Eh bien, il serait intéressant de se demander pourquoi cela se produit maintenant. Serions-nous en train de vivre, à l’heure actuelle, une véritable révolution scientifique qui nous aurait permis de voir ce que nous ne pouvions pas voir auparavant ? Comme si nous n'avions pas réalisé depuis des décennies qu'il y avait parmi nous des gens souffrant du « trouble de la thésaurisation » (comportement caractérisé par une acquisition excessive d'objets et une incapacité à s'en débarrasser) et du « trouble oppositionnel de provocation » (comportement excessif de ceux qui sont généralement en colère, irrité ou remettant en question les figures d'autorité) ? Ou bien y en a-t-il un autre qui concerne l’extension des technologies d’intervention sur les corps et les désirs à travers l’extension des procédures de pathologisation ?
Certains voudraient croire que nous nous dirigeons vers une clarification incontestée des marqueurs biologiques des structures de la souffrance psychique. Mais on pourrait se demander, juste pour prendre un exemple pédagogique, quels sont alors les marqueurs biologiques du trouble de la personnalité histrionique ? Ses critères diagnostiques sont, entre autres, « l'inconfort dans des situations dans lesquelles il n'est pas le centre de l'attention », « l'utilisation constante de l'apparence physique pour attirer l'attention sur soi », « la démonstration d'auto-dramatisation, de théâtralité et d'expression exagérée de émotions ».
De tels critères doivent-ils être évalués comme l’expression de marqueurs biologiques spécifiques ou comme des comportements de refus, inconscients ou non, de schémas de socialisation par ailleurs assez imprécis ? Car si nous parlons d'« expression exagérée d'émotions », nous devons nous demander où serait la définition d'un « modèle approprié » d'émotions, si ce n'est dans la subjectivité du médecin ou dans le manuel de bonnes manières de notre grand-mère.

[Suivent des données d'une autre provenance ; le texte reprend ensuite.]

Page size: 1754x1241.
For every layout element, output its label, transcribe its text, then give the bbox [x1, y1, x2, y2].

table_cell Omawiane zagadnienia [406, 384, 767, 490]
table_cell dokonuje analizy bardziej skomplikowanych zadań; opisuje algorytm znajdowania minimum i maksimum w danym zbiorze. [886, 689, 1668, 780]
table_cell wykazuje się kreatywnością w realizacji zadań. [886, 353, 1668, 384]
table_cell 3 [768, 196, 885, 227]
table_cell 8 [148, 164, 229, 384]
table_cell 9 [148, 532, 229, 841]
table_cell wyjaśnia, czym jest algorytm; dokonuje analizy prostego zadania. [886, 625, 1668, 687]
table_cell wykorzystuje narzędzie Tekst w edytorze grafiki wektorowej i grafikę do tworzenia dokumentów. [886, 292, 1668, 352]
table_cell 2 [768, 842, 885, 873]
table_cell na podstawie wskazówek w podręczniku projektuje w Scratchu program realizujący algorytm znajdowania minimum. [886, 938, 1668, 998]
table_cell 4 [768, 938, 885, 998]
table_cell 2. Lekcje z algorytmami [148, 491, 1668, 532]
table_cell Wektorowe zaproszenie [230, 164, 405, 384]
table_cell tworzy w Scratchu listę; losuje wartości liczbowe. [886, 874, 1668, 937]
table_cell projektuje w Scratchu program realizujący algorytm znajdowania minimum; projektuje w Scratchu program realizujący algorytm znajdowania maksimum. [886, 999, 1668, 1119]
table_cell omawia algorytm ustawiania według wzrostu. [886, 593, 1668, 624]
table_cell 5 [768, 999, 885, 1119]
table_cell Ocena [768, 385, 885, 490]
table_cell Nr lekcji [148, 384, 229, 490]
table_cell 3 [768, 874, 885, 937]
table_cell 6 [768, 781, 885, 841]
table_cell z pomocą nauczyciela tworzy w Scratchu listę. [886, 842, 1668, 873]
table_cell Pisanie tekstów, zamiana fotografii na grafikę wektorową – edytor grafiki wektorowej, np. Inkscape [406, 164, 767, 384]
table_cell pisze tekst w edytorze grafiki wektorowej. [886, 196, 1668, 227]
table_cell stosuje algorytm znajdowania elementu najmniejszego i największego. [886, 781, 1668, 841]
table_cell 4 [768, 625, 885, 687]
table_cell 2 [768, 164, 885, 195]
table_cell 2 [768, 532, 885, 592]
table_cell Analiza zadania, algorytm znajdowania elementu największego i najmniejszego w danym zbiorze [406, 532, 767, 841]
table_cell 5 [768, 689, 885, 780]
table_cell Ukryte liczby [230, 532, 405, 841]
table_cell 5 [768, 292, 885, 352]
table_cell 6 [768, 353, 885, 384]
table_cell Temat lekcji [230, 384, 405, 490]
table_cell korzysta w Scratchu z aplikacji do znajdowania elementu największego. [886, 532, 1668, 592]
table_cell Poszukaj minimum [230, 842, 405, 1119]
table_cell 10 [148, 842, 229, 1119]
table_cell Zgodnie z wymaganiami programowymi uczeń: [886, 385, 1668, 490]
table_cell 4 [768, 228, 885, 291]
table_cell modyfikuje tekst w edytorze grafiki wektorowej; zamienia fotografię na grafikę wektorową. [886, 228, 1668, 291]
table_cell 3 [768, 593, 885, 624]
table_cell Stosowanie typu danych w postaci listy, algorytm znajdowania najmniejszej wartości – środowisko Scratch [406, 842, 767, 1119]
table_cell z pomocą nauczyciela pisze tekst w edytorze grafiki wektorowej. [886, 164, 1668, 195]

En fait, cela démontre la profonde insécurité épistémique qui traverse ce dont les cris de « pseudosciences » se font un devoir d’oublier de discuter. Il serait bon de réfléchir longuement aux raisons qui ont conduit nos sociétés à modifier si radicalement leur façon d’intervenir à travers la distinction entre santé et maladie, pourquoi cela a tant étendu ses pathologies et quelles conséquences on peut en attendre.
Ce serait également une bonne idée de rappeler les problèmes profonds qu’a engendrés les changements pharmacologiques dans la psychiatrie contemporaine. Par exemple, les études de Michael Hengartner et Martin Plöderl publiées dans la revue Psychothérapie et psychosomatique soutiennent que les adultes qui commencent un traitement par antidépresseurs pour traiter la dépression sont 2,5 fois plus susceptibles de se suicider que ceux qui utilisent des placebos. Oui, vous avez bien lu, c'est vrai. Si les résultats d’études de cette nature se répètent, eh bien, nous avons un sérieux problème à résoudre. Une bonne discussion épistémologique ne serait pas indifférente à de telles questions et dynamiques. Mais, encore une fois, cela nous fait défaut.
*Vladimir Safatlé Il est professeur de philosophie à l'USP. Auteur, entre autres livres, de Manières de transformer les mondes : Lacan, politique et émancipation (Authentique).
Initialement publié dans le magazine Culte.
la terre est ronde existe grâce à nos lecteurs et sympathisants.
Aidez-nous à faire perdurer cette idée.